Problem description: What lines in the records below mention "class"? List them all.

##### Material provided #####

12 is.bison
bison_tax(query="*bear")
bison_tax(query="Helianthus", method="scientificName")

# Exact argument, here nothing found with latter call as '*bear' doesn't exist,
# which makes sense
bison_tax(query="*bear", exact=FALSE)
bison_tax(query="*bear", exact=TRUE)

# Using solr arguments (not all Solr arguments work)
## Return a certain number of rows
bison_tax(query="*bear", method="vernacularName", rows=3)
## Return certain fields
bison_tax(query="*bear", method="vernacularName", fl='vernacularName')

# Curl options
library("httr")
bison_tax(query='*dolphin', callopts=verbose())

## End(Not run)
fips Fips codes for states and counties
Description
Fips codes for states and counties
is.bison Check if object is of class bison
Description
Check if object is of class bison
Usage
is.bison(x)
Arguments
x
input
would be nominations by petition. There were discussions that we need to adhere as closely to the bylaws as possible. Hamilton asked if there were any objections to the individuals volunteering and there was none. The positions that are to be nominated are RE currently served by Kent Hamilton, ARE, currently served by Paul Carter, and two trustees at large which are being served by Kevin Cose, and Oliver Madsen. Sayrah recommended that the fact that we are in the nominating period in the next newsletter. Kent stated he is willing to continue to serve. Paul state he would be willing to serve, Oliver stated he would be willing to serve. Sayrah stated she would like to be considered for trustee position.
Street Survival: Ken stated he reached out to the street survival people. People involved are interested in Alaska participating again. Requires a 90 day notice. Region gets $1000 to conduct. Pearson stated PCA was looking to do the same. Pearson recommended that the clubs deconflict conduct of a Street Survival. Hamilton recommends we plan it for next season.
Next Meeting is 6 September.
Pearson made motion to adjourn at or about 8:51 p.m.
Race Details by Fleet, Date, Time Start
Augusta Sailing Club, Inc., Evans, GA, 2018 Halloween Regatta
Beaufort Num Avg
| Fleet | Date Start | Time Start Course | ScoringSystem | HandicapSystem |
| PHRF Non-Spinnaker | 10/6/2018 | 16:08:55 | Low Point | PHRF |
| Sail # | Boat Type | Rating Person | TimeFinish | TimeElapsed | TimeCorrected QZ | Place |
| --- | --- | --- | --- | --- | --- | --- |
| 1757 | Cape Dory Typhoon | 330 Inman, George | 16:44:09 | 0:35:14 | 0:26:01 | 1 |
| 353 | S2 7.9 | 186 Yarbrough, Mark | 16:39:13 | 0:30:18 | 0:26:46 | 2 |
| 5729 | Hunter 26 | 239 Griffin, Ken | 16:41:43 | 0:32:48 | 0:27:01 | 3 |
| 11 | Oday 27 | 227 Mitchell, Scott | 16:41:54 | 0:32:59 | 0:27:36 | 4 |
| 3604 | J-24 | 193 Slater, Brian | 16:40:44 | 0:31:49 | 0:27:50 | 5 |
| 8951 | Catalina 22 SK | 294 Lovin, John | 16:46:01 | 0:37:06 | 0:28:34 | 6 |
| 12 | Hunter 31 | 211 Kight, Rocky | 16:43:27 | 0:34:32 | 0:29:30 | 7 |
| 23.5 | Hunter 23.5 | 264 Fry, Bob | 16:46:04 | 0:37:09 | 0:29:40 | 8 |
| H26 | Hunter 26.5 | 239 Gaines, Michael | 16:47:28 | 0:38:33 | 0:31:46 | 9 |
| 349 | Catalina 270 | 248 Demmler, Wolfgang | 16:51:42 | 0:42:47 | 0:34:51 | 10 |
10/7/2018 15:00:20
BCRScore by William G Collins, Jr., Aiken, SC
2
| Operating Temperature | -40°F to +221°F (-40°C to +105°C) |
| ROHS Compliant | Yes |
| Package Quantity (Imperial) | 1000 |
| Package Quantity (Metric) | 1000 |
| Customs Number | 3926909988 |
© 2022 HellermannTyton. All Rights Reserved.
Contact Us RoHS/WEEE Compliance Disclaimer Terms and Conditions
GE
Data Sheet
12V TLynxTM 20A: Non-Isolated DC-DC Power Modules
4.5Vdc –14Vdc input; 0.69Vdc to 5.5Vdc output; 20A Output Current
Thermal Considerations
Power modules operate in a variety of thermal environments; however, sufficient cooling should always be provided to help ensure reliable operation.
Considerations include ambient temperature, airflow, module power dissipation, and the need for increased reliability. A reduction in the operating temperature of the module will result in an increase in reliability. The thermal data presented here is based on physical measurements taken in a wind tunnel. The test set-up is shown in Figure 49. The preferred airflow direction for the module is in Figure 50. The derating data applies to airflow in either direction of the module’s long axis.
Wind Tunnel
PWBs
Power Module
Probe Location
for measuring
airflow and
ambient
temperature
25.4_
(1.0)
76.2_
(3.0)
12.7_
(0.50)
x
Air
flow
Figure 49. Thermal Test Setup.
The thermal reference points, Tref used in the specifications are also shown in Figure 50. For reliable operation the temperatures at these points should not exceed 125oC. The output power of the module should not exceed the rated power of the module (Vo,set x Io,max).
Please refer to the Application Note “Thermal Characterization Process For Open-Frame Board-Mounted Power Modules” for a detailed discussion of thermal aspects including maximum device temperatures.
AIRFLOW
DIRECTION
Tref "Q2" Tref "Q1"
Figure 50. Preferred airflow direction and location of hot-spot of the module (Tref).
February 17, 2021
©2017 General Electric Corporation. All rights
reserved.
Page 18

#####

Response to this exercise:
is.bison Check if object is of class bison
Check if object is of class bison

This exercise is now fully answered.